Sağlanan metin
+ + +
Ramazan’da şeytanlar bağlı, nefsin değil!..

Ramazan’da şeytanlar bağlı, nefsin değil!..

Nefs öyle bir beladır ki Mü’min olanın başına.. 

Öyle yerden yaklaşır ki anlamazsın seni neyin içine sürüklediğini.

Günümüzde insanlar hep kendilerine karşı merhameti, affı, toleransı bol bir Allah isterken, başkalarına karşı "hemen cezalandırıcı yahut o kişiyi hiç affetmeden cehennemde yakıcı" bir ilah istiyor! 

Hatta bazen haddi öyle aşıyor ki bizzat bu hale kendisi bürünüyor!

Sağda-solda ya da bizzat muhatabına;

- Sen şunu yaptın!

- Sen içki içerdin!

- Sen mini etekle gezerdin!

- Sen yalancı ve gıybet-kârdın!

- Sen uyuşturucudan baş kaldırmazdın!

- Sen düne kadar şöyle şöyle yaşamıyor muydun!..

Bu tarz ahkâmlar savuran insanlar, bugün fazlasıyla mevcut değil mi?

Hem de sorsanız bunu "Allah için" yapıyorlar.

Oysa bu dinin önde gelenleri, daha ağır haller yaşamalarına rağmen birbirlerine böyle mi davrandılar!..

Ömer bin Hattab’a; 

- Sen Muhammedi öldürmeye geliyordun! Ne ara Müslüman oldun!"

Halid bin Velid’e;

Uhud senin yüzünden kaybedildi!"

Yusuf Aleyhisselam, Züleyha'ya;

- Sen bana iftiralar atıp senelerce hapislerde süründürdün!

Rasulullah Hind'e;

- Sen bu ellerle amcam Hamza'nın kalbini parçaladın çekil!.. Mü’min kadınlık senin neyine!..

Dedi mi? 

ASLA!

Peki biz bu haddi ve hakkı kendimizde nasıl buluyoruz?

Ya da, ya da, ya da..

Karısı Aişe'ye namus, ırz, zina iftirası atan sahabeye ne demişti?

Aksine EbuBekir RadıyAllahu anh, tevbe ettiği için kızına iftira edene nafakasını vermeye devam etmişti..
+ + +
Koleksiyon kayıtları
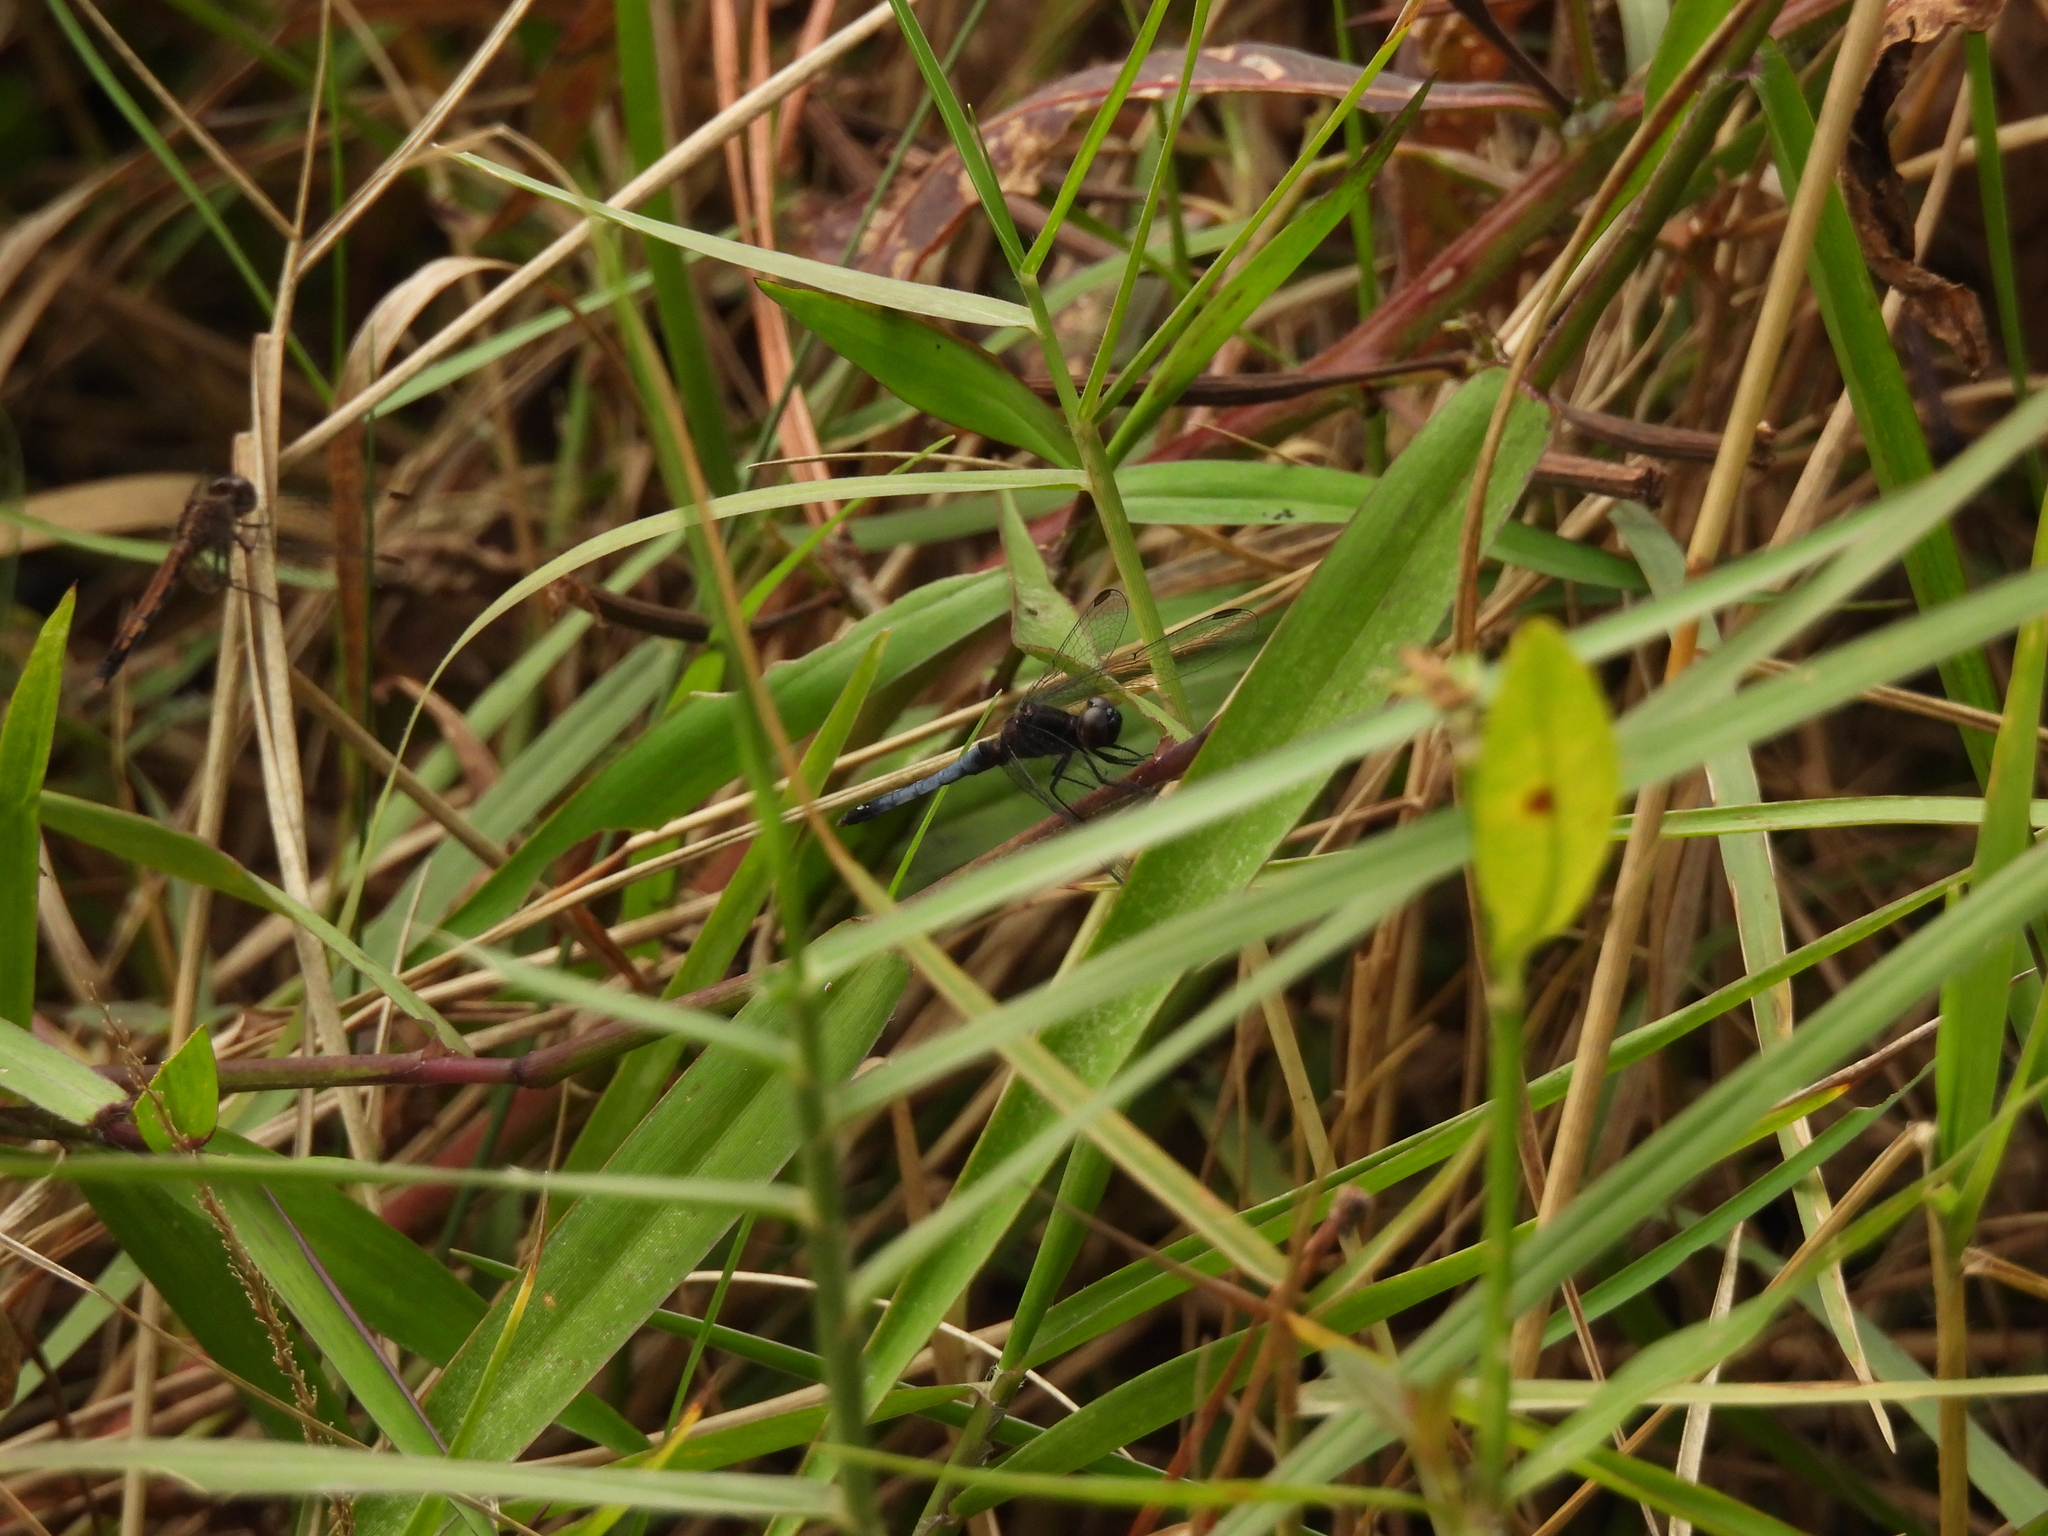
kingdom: Animalia
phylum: Arthropoda
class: Insecta
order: Odonata
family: Libellulidae
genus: Erythrodiplax
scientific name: Erythrodiplax minuscula
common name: Little blue dragonlet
+ + +
Yapılacak görev
Lütfen sağlanan metinde "- Sen mini etekle" ile başlayıp "mevcut değil mi?" sözlerine kadar giden bölümü hiç değiştirmeden yazın.

Yanıt
- Sen mini etekle gezerdin!

- Sen yalancı ve gıybet-kârdın!

- Sen uyuşturucudan baş kaldırmazdın!

- Sen düne kadar şöyle şöyle yaşamıyor muydun!..

Bu tarz ahkâmlar savuran insanlar, bugün fazlasıyla mevcut değil mi?